December 09, 2011 19:06 ET

National Institutes of Health Suggests Renaming of Low-Risk Prostate Cancer Diagnosis

Dr. David Samadi, Leading Robotic Prostate Surgeon, Expresses Concern Over Next Government Panel to Seemingly Downplay Prostate Cancer Diagnosis and Treatment

NEW YORK, NY--(Marketwire - Dec 9, 2011) - This week the National Institutes of Health (NIH) fueled ongoing medical debate over the diagnosis and treatment of prostate cancer by suggesting the possibility of removing the label "cancer" from low-risk prostate cancer. Further, the 14-member independent panel favors active monitoring of the disease verses early treatment. For many in the urologic oncology community, including Dr. David Samadi, Vice Chairman, Department of Urology, and Chief of Robotics and Minimally Invasive Surgery at The Mount Sinai Medical Center, this appears to be yet another government panel's recommendation that has the potential to put many men at risk.

The panel's consensus stems from estimations that 240,000 men will be diagnosed with prostate cancer in the U.S. this year, yet only an estimated 33,000 will die from the disease. Compounding their recommendation is the fact that some experts believe prostate cancer treatment introduces unnecessary health risks such as impotence and incontinence.

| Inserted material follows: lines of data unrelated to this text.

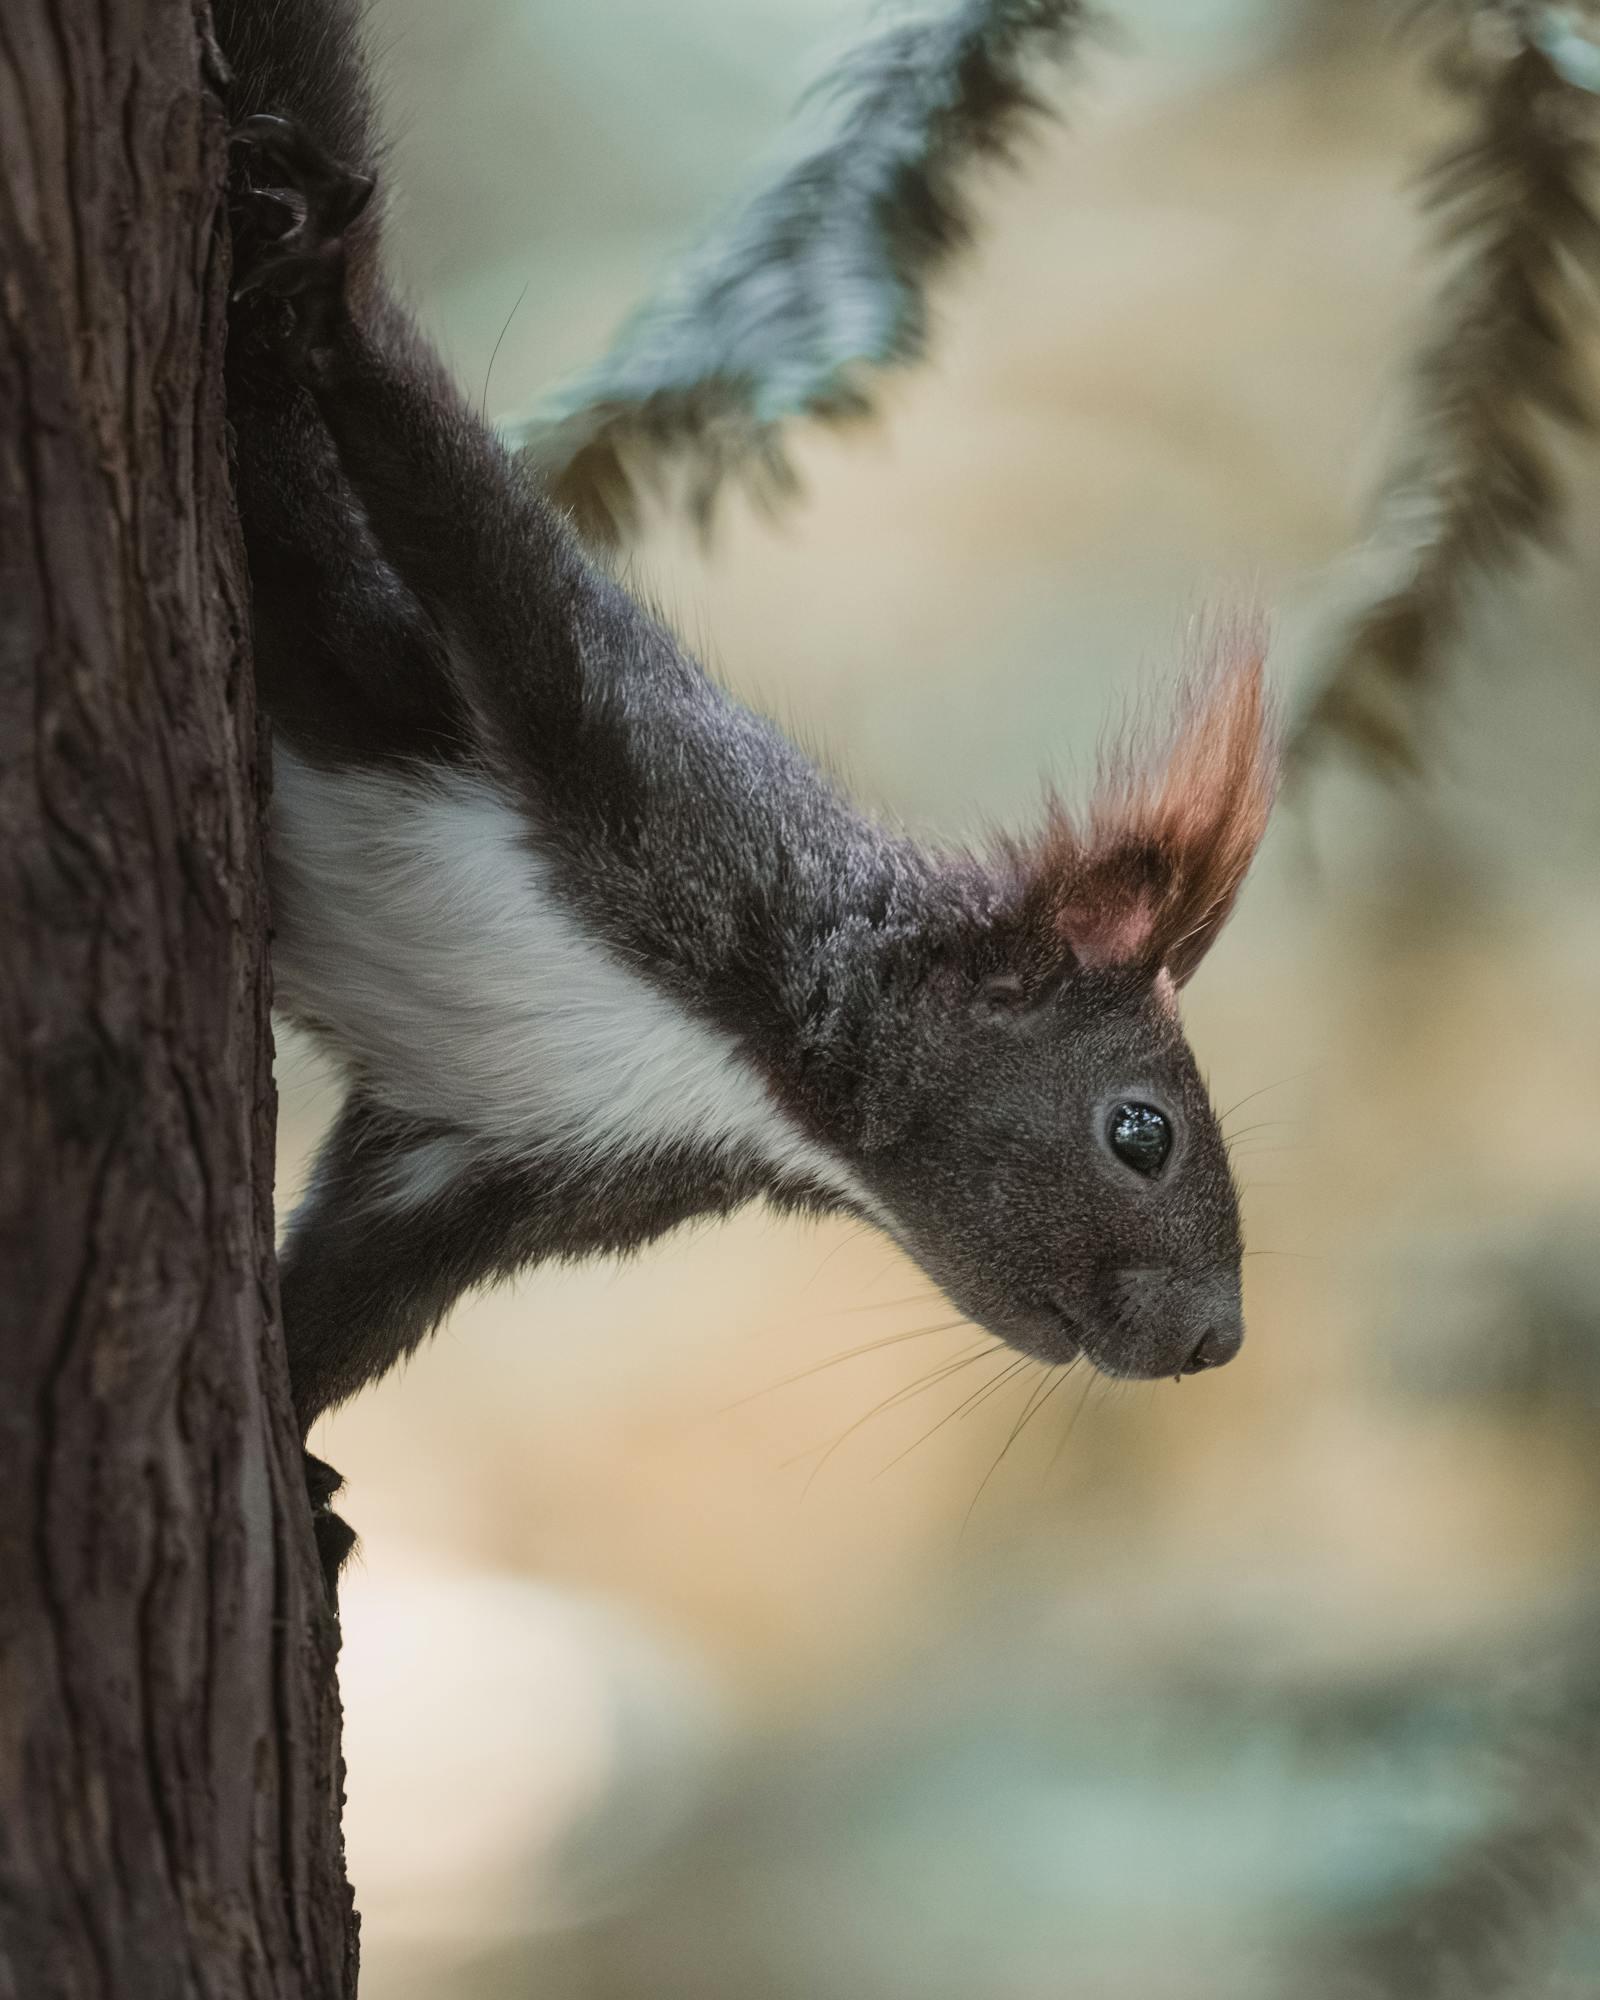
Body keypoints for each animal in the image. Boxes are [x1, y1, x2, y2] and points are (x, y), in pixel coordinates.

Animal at [216, 0, 1272, 1568]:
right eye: (1140, 1131)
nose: (1216, 1341)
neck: (740, 1065)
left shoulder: (495, 1158)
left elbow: (350, 1300)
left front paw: (300, 1458)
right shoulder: (621, 746)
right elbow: (467, 527)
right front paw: (338, 302)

Dr. Samadi commented by saying, "True not all prostate cancers are deadly, but what the panel cannot avoid is the reality of our testing limitations. Today, I cannot tell a man with certainty that his prostate cancer won't develop into one of the unfortunate 33,000." Currently, prostate cancer is diagnosed through a PSA test to identify spikes in the level of prostate-specific antigens within the blood. Once detected, a prostate biopsy is usually performed to evaluate the tissue and assign a Gleason score for the risk level of the disease. "Regrettably, the Gleason score gives us some information, but not nearly enough to guarantee a slow progression," Dr. Samadi says.

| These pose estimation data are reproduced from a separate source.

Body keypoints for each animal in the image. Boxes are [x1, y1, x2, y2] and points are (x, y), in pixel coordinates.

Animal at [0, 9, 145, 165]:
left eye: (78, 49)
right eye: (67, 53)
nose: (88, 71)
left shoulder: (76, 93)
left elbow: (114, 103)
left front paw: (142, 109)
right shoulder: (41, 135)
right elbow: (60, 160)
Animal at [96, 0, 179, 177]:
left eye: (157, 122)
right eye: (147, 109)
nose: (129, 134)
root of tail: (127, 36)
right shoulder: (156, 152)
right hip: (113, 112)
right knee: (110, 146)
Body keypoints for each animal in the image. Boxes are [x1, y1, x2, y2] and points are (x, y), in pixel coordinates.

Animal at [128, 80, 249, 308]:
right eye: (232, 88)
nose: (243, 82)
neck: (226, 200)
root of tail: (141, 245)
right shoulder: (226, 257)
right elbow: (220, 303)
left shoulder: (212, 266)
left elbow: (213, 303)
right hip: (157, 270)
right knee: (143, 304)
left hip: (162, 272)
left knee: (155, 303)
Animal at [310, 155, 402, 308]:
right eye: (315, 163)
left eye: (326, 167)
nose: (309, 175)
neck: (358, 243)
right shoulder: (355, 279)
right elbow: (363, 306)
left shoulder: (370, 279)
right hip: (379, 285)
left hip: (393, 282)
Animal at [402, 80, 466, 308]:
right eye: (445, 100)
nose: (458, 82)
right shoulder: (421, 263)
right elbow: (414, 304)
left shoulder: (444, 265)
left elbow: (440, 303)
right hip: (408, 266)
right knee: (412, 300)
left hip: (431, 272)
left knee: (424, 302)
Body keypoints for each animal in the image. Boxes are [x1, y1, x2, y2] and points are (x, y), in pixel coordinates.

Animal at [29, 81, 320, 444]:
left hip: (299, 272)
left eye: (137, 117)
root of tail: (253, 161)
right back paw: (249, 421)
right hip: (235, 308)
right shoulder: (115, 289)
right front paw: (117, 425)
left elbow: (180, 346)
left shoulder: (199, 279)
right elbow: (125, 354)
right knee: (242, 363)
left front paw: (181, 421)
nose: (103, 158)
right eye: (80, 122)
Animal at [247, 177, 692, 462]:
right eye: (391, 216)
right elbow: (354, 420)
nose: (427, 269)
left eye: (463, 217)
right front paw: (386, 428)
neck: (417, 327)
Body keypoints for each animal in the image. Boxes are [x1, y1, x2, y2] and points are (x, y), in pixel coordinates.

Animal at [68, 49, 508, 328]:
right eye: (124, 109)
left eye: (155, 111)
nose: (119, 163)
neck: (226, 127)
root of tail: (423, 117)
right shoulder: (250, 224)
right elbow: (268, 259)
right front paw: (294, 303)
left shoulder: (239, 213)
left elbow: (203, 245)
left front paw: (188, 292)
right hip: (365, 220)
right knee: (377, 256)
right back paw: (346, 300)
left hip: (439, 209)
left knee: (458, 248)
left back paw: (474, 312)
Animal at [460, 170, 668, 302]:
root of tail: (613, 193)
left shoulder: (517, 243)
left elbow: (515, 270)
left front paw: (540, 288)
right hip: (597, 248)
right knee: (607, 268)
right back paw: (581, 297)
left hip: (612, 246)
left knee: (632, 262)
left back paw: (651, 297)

Versus immediate treatment, the panel suggests "active monitoring" of the disease after diagnosis to include ongoing PSA testing and surveillance. The challenge, they admit, is determining the right point for introducing treatment. There is great difficulty in establishing "optimal protocol" for a disease that presents so differently in each patient. Often dubbed the silent killer, prostate cancer can exist without any symptoms, making it possible for the disease to spread throughout the body unbeknownst to its owner.

Regarding risks, Dr. Samadi believes a careful approach to treatment selection is critical. "Men have to do their research," he urges, "what's right for one man may not be right for another, but I do believe the best course for most men is to remove the cancer through prostatectomy." As a seasoned expert in robotic prostate surgery, Dr. Samadi has performed over 3,600 procedures with successful results. Based on his patients' experience, men who undergo robotic surgery in his hands can hope to resume normal urinary control within several months and sexual function within 12 to 24 months.

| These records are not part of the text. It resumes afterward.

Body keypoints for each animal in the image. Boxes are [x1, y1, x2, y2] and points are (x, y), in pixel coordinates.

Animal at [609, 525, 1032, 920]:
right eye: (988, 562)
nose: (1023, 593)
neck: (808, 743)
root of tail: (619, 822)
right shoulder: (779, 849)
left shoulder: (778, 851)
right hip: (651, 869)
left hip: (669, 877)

"Delaying treatment under the guise of active monitoring sounds like a spin to me," says Dr. Samadi. "In reality, it's the same passive, reactionary approach as watchful waiting." The panel's contemplation of changing the diagnosis altogether is also shocking to Dr. Samadi. "The idea that simply taking the word cancer out of a disease's name will change its implications is of concern to me," he said, "Downplaying a prostate cancer diagnosis to ease men's fears is not the answer."